As stated in the USGA rules, a stroke is simply defined as “the forward movement of your club made to strike the ball.”
Prior to the rule change in early 2019, it had a different, more complex definition:
A stroke was defined as “the forward movement of the club made with the intention of striking at and moving the ball, but if a player checks his downswing voluntarily before the clubhead reaches the ball he has not made a stroke.”
The role of a stroke in golf scoring
Since golfers use strokes to advance around the golf course, that’s how their score is counted. But, how those strokes impact the score depends on what type of golf format is being played:
- Stroke play: The winner is the golfer who has the least amount of strokes after the round.
- Match play: The winner of each hole is the golfer who used the fewest strokes on that hole; the winner of the match is the golfer who wins the most holes after the round.
- Stableford: The number of strokes a golfer uses on each hole is converted into points earned, with fewer strokes resulting in more points.
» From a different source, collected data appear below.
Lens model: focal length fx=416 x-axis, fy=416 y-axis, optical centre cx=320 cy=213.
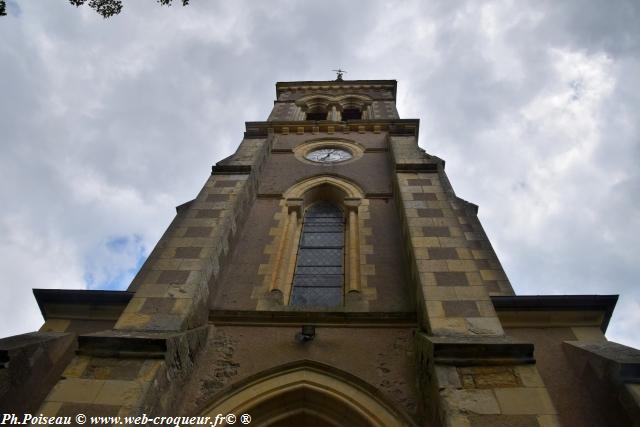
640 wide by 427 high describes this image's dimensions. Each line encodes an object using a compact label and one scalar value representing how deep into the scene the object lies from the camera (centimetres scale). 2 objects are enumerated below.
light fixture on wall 534
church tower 403
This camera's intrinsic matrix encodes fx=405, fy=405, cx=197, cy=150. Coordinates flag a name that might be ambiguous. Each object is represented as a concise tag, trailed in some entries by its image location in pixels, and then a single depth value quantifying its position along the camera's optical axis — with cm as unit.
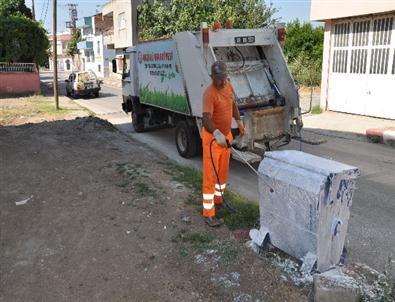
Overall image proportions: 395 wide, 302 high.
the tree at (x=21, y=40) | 2472
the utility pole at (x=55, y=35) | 1883
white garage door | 1201
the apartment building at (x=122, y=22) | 3319
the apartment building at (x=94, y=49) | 4766
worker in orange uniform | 462
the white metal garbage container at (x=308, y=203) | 331
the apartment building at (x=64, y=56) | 8315
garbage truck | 735
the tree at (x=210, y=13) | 2188
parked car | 2325
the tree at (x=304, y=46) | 2291
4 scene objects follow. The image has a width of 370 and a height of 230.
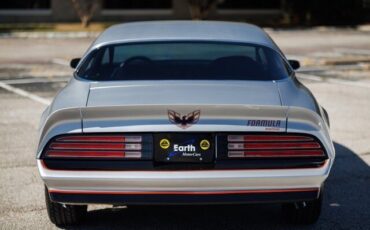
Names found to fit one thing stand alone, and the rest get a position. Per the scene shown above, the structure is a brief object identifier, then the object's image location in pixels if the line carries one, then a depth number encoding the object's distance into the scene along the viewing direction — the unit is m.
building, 28.39
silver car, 3.87
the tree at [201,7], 26.78
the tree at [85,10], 25.64
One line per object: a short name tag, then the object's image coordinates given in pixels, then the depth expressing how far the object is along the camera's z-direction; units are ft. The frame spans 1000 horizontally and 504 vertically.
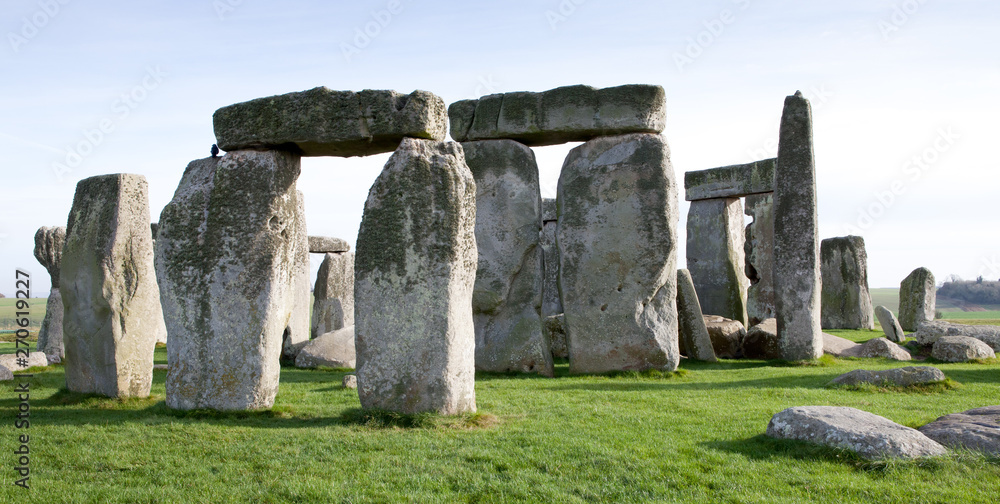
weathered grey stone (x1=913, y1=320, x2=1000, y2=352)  46.55
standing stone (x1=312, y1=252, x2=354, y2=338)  63.05
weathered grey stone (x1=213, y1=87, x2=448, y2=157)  23.76
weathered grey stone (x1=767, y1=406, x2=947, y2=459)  17.87
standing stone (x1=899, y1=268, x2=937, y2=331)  64.69
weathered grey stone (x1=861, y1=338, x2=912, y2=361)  42.93
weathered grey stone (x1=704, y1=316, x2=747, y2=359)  46.29
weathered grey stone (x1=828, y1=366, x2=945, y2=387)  29.60
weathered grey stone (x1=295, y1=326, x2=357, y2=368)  41.68
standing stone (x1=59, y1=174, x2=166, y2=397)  27.63
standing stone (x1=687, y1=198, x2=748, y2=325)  57.11
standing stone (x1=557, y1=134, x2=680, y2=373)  37.91
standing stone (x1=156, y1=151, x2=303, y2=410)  24.00
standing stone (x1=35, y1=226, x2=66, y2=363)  49.24
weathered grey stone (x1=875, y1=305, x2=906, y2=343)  52.01
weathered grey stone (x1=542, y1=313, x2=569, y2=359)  46.50
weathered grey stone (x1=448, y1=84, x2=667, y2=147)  38.17
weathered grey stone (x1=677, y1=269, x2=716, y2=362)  43.68
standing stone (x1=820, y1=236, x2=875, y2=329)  66.95
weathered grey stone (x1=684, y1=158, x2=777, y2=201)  55.67
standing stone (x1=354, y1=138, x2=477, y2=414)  22.67
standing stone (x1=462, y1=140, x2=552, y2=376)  39.58
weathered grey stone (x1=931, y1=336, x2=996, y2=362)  41.63
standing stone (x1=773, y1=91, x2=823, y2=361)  41.29
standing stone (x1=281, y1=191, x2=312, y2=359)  45.83
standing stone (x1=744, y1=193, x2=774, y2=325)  65.77
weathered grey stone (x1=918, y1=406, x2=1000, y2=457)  18.06
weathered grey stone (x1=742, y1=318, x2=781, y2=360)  44.19
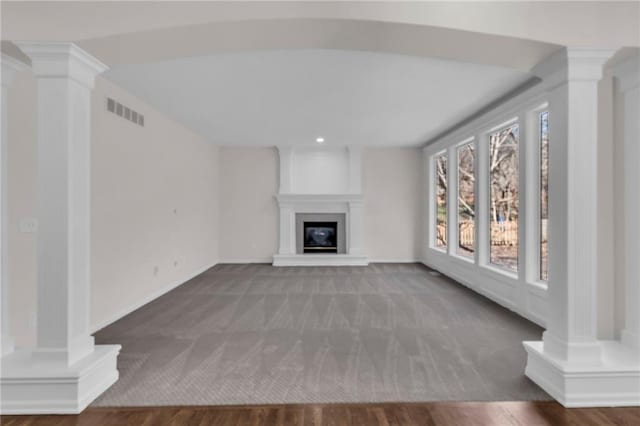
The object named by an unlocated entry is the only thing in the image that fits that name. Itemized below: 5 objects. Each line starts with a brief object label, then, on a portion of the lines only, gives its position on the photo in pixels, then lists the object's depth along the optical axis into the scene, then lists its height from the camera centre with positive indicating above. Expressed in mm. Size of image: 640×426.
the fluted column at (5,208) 2512 +52
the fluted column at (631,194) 2623 +163
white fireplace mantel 7887 +183
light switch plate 2795 -85
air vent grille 4008 +1291
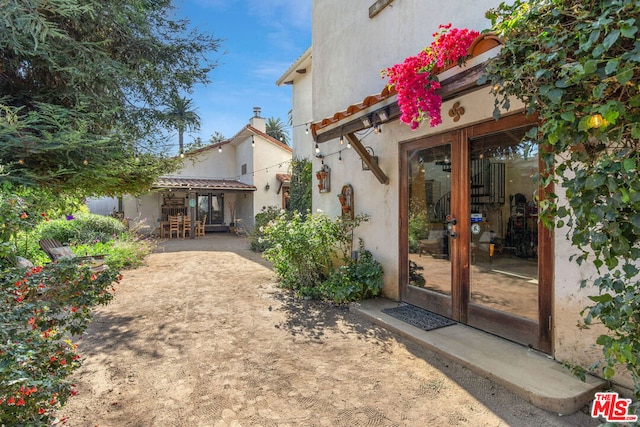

The winner is whoever has the most points after the round.
When is a swing not counted as a stroke?
There are only a couple of instances where a swing will not count as a stroke:
- A swing of a club that is voluntarily stopped prior to making contact with the ball.
- A practice swing that is completed with no intention of hitting the ball
But if you swing the club forward with the intention of hitting the ball, it counts as a stroke even if the ball is missed.
Other uses of strokes in golf
There are a couple of other golf scoring terms that include the word “stroke,” here are the two primary terms:
- Penalty stroke: Additional strokes added to your score due to a golfer violating the rules of golf.
- Handicap stroke: Strokes subtracted from your score due to specific circumstances under the USGA Handicapping system.
After reading this post, you should know the ins and outs of what a stroke is and how to keep your score so you can go play and start tracking your scores.
Without knowing what counts and what doesn’t, your scores may not be accurate which will only hurt you in the end.